----- Extracted records
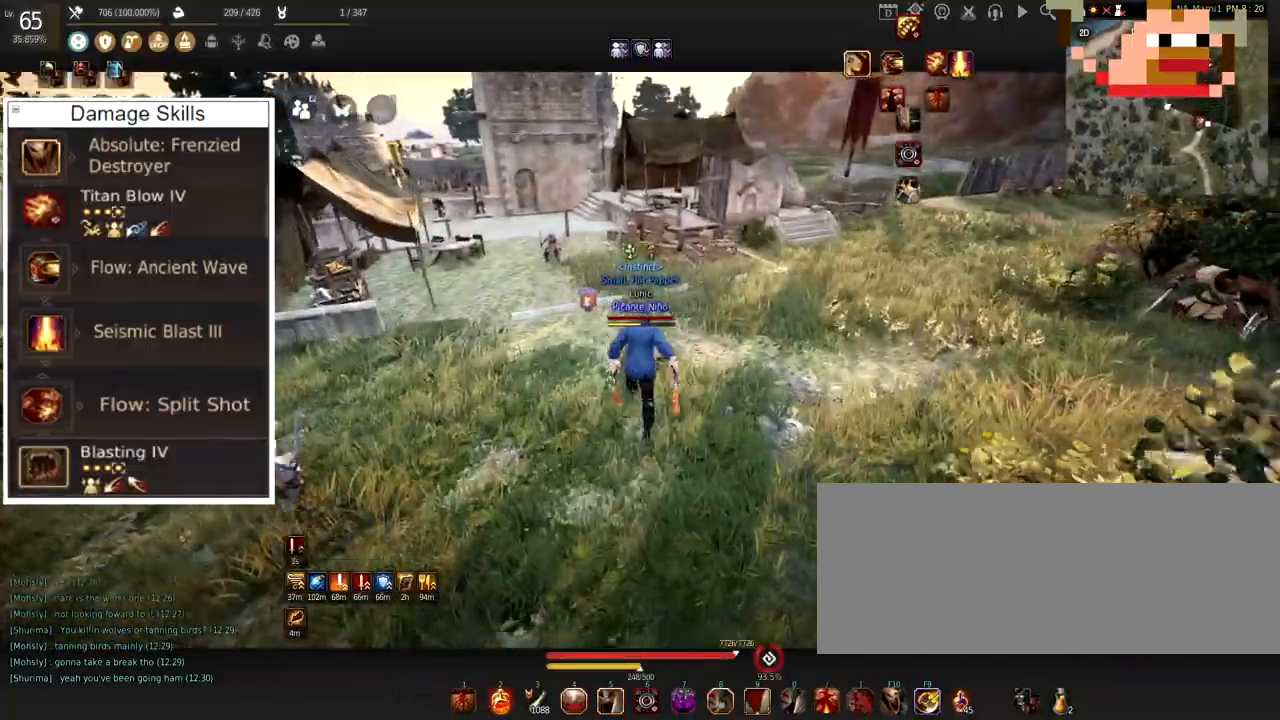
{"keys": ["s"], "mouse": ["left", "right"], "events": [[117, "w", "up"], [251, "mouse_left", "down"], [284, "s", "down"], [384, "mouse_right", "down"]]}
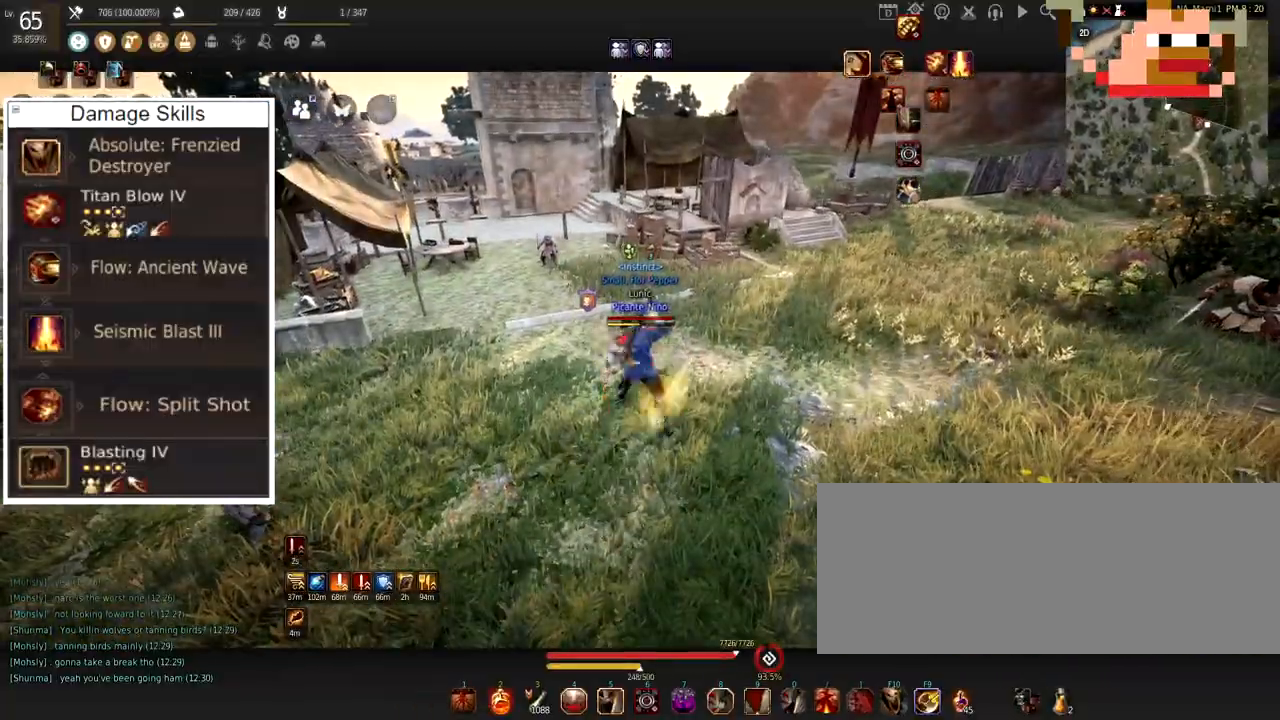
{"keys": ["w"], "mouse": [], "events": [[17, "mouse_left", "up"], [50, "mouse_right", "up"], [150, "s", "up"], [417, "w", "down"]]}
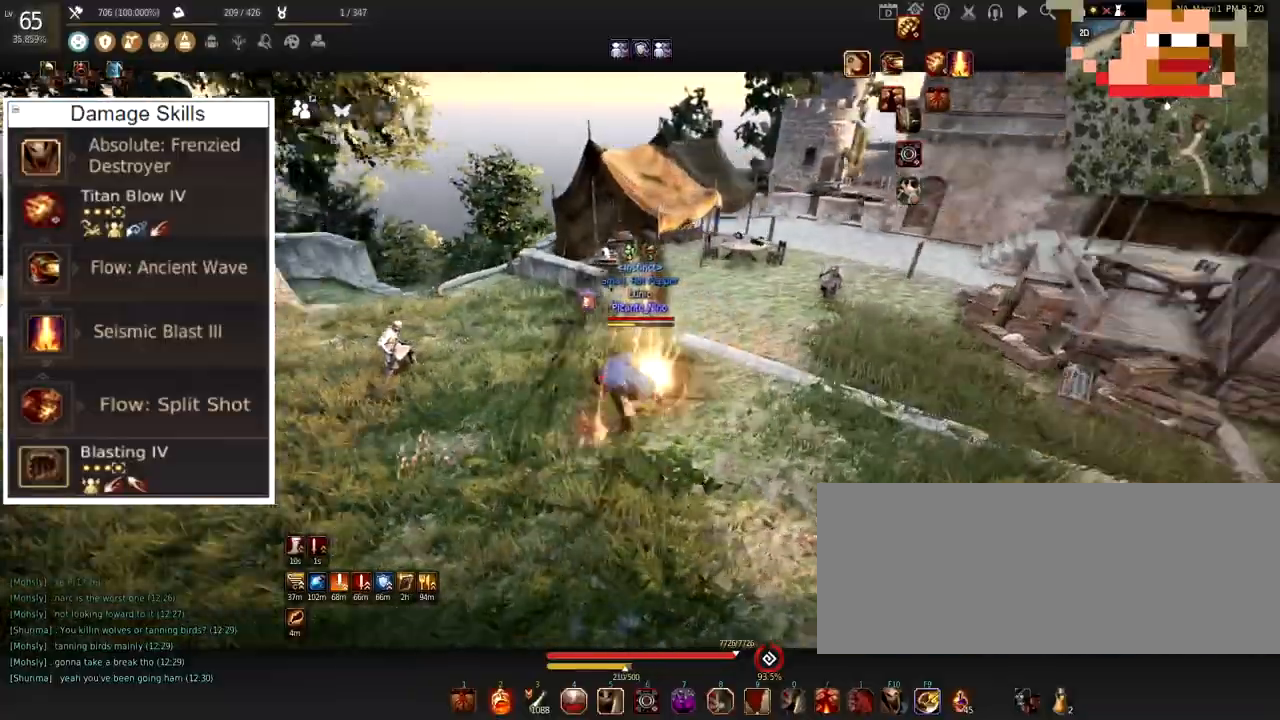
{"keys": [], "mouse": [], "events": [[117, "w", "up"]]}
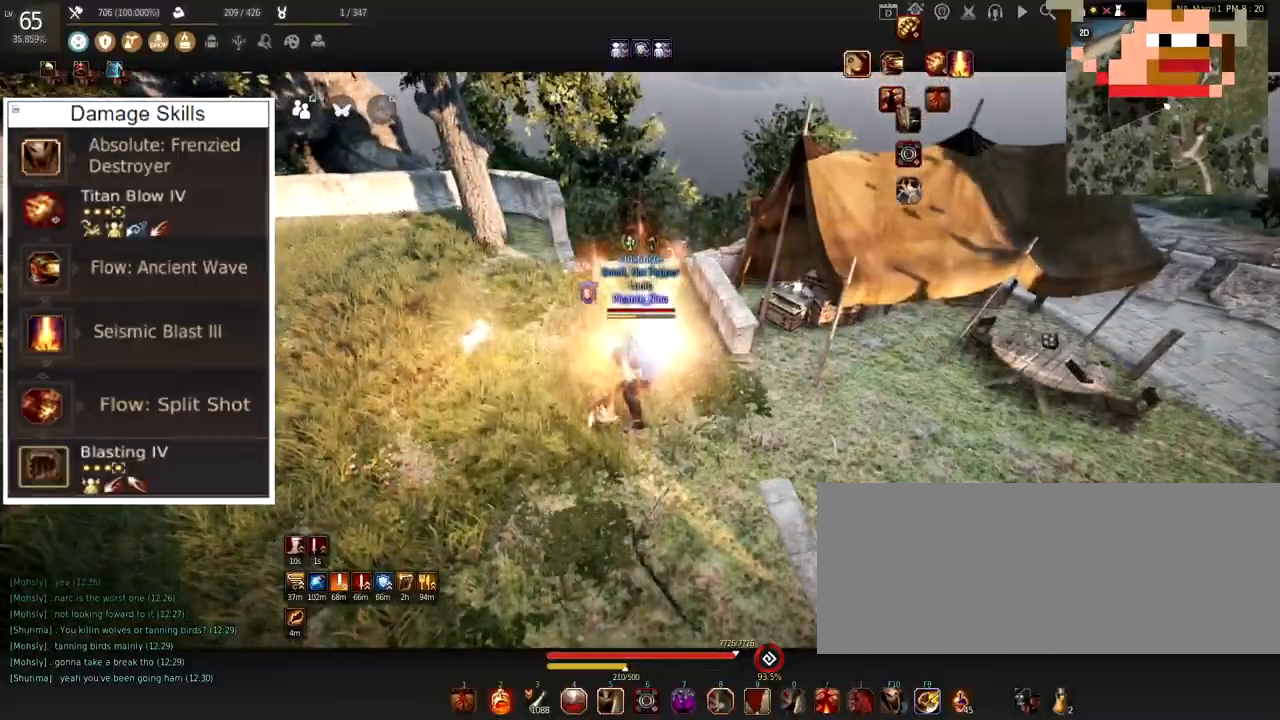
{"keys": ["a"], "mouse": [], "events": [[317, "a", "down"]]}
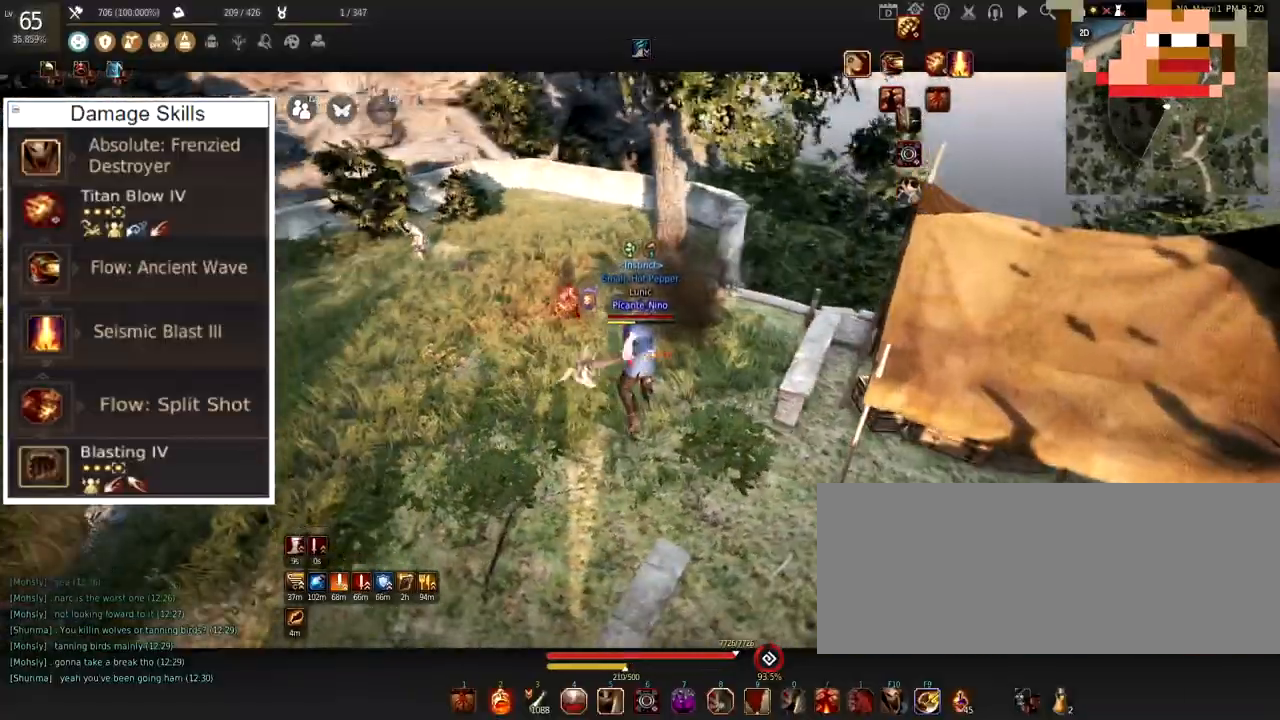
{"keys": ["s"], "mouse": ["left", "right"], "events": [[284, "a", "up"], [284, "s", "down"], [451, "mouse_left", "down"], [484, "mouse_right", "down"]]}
----------
What you should do
Repeat the records above exactly, leaving out the pictures.

The answer
{"keys": ["s"], "mouse": ["left", "right"], "events": [[117, "w", "up"], [251, "mouse_left", "down"], [284, "s", "down"], [384, "mouse_right", "down"]]}
{"keys": ["w"], "mouse": [], "events": [[17, "mouse_left", "up"], [50, "mouse_right", "up"], [150, "s", "up"], [417, "w", "down"]]}
{"keys": [], "mouse": [], "events": [[117, "w", "up"]]}
{"keys": ["a"], "mouse": [], "events": [[317, "a", "down"]]}
{"keys": ["s"], "mouse": ["left", "right"], "events": [[284, "a", "up"], [284, "s", "down"], [451, "mouse_left", "down"], [484, "mouse_right", "down"]]}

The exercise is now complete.